Start

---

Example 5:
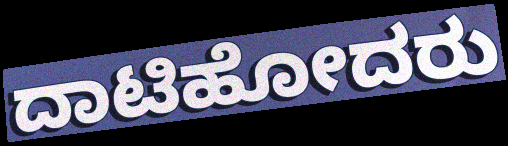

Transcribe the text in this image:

ದಾಟಿಹೋದರು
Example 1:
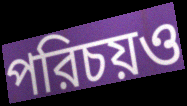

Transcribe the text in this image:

পরিচয়ও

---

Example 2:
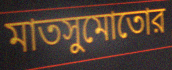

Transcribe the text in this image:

মাতসুমোতোর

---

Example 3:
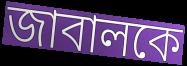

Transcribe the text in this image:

জাবালকে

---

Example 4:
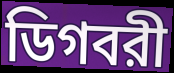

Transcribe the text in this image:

ডিগবরী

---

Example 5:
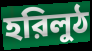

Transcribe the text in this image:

হরিলুঠ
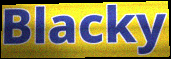
Blacky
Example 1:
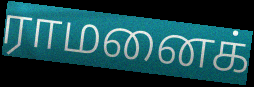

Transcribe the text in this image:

ராமனைக்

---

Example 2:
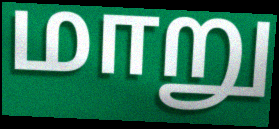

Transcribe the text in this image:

மாறு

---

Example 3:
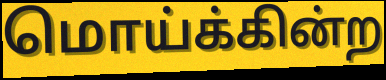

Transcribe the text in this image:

மொய்க்கின்ற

End

_Goal of the exercise:_
Convert every line of the records above into a Markdown table with the columns Row and Line, numbering the rows in order and skipping blank lines. Leave the pictures out.

_Exercise answer:_
| Row | Line |
|---|---|
| 1 | --- |
| 2 | Example 5: |
| 3 | Transcribe the text in this image: |
| 4 | ದಾಟಿಹೋದರು |
| 5 | Example 1: |
| 6 | Transcribe the text in this image: |
| 7 | পরিচয়ও |
| 8 | --- |
| 9 | Example 2: |
| 10 | Transcribe the text in this image: |
| 11 | মাতসুমোতোর |
| 12 | --- |
| 13 | Example 3: |
| 14 | Transcribe the text in this image: |
| 15 | জাবালকে |
| 16 | --- |
| 17 | Example 4: |
| 18 | Transcribe the text in this image: |
| 19 | ডিগবরী |
| 20 | --- |
| 21 | Example 5: |
| 22 | Transcribe the text in this image: |
| 23 | হরিলুঠ |
| 24 | Blacky |
| 25 | Example 1: |
| 26 | Transcribe the text in this image: |
| 27 | ராமனைக் |
| 28 | --- |
| 29 | Example 2: |
| 30 | Transcribe the text in this image: |
| 31 | மாறு |
| 32 | --- |
| 33 | Example 3: |
| 34 | Transcribe the text in this image: |
| 35 | மொய்க்கின்ற |